Das Internationale Frauenfilmfestival, das im jährlichen Wechsel in Köln und Dortmund stattfindet, ist das größte seiner Art weltweit. Nach wie vor haben Filmemacherinnen es schwerer als ihre männlichen Kollegen, ein großes Budget für eine Produktion einzuwerben. Deshalb wird von einem Frauenfilmfestival weniger Kommerzielles als Experimentelles erwartet. Aber woran liegt es, dass auch das diesjährige Publikum in Köln zu 95 Prozent weiblich war?

Das Festival hat seine ursprünglich feministische Ausrichtung lange verbreitert, es geht um die Verteidigung eines Rechts auf Differenz. Frauen aller Kontinente befassen sich heute mit Queer- und Transgenderthemen, die Männer auch interessieren könnten. In Köln sah es allerdings so aus, dass die Bekämpfung sozial konstruierter Ausgrenzungsnormen ein stark weibliches Anliegen ist, selbst wenn es sich um Verständnis für den Wunsch dreht, ein richtiger Mann zu werden.

In Sarah Brömmels Film Was mann ist erzählen vier als Frauen geborene Menschen von ihrem langen Weg, über Coming-out, Therapie, Hormonbehandlung, operative Geschlechtsumwandlung und vom großen Glück, in der Öffentlichkeit zum ersten Mal als Mann wahrgenommen zu werden. Zwei der Protagonisten haben sich gegenseitig auf diesem Weg unterstützt und sind dabei ein Paar geworden, womit sie nicht dem Klischee von Transsexualität entsprechen.

Hohe Liebesphilosophie

Die offensichtlich unhintergehbare Macht des Verlangens, den falschen Körper gegen den richtigen auszutauschen, zeigt der in Florenz spielende Film Corpo giusto von Jennifer Norton. Die hingebungs- und verständnisvolle Liebe der Lesbe Grazia macht ihre Freundin Antonia nicht glücklich, weil sie sich selbst nicht lieben kann. Erst als Grazia das zu verstehen beginnt und sich mit der Perspektive einer Geschlechtsumwandlung Antonias auseinandersetzt, hat diese eine Chance, ihre Depression zu überwinden.

Transsexuelle brauchen nicht nur die Liebe eines Partners auf dem Weg ins andere Geschlecht, sondern auch die Akzeptanz des sozialen Umfelds. Derer ist sich der 13-jährige Holländer Joppe sicher, den Susan Koenen in dem Dokumentarfilm Ik Ben een Meijsje! (Foto) vorstellt. Joppe darf sich nicht nur als Mädchen kleiden, sondern ist als solches von seinen Mitschülerinnen anerkannt, die sich mit ihm zusammen im Schminken üben, duschen und ihm Tipps für ein Rendezvous mit einem Jungen geben, in den er verliebt ist.

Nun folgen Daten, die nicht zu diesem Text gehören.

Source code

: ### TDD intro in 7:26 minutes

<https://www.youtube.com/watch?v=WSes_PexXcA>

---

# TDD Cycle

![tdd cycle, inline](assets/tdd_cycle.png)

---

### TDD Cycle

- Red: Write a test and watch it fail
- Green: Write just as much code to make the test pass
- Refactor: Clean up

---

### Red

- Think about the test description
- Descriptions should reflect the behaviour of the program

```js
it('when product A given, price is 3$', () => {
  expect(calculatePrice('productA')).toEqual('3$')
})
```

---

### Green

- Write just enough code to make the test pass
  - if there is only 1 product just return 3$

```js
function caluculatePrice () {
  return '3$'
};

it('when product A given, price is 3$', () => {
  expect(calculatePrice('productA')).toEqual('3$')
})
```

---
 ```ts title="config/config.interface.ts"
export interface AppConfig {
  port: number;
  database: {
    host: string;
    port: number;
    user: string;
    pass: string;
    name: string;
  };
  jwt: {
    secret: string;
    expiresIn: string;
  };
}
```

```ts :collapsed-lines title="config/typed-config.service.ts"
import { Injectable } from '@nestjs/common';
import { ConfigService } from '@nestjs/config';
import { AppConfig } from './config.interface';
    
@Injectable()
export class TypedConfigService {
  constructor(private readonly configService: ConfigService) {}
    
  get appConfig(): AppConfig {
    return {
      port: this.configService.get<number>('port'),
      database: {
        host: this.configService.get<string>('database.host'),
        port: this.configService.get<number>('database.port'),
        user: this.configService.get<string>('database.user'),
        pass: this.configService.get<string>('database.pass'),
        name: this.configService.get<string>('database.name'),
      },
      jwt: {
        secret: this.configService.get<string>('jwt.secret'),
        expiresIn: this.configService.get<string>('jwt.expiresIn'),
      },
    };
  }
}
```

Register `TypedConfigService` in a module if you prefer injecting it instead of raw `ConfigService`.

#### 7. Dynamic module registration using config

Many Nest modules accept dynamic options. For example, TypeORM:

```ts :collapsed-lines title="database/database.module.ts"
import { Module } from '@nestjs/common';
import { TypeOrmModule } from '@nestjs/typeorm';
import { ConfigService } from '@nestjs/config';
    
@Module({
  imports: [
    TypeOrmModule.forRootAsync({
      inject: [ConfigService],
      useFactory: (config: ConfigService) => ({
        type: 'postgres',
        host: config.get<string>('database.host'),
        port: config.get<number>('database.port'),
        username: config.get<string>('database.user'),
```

Souverän erzählt der Teenager von seiner Hormonbehandlung, die verhindern soll, dass er in die männliche Pubertät kommt. Joppe will einen Mann heiraten, wird aber unfruchtbar sein. Er stellt sich vor, Kinder über eine Leihmutter zu bekommen.

Hohe Liebesphilosophie und besten Unterhaltungswert vereinigt der Spielfilm All about love der Hongkong-Chinesin Ann Hui: Macy und Anita, zwei Lesben, die sich 15 Jahre aus den Augen verloren hatten, begegnen und verlieben sich erneut, als sie beide zufällig schwanger geworden sind. Ihre Jobs sind unsicher und doch entscheiden sie sich gegen Abtreibung, weil „die biologische Uhr tickt“ und weil zwei lesbische Freundinnen, die zunächst fundamentalistisch gegen die Hetero-Abweichungen gewettert hatten, sich zu Paten der Kinder wandeln. Da auch die zunächst nicht sehr geliebten Erzeuger hartnäckig auf ihre Vaterschaft pochen, haben die ­Babys schließlich vier Mütter und zwei Väter. Macys Fazit: Inklusion statt Exklusion. Nach dieser Zauberformel kann die Welt gerettet werden.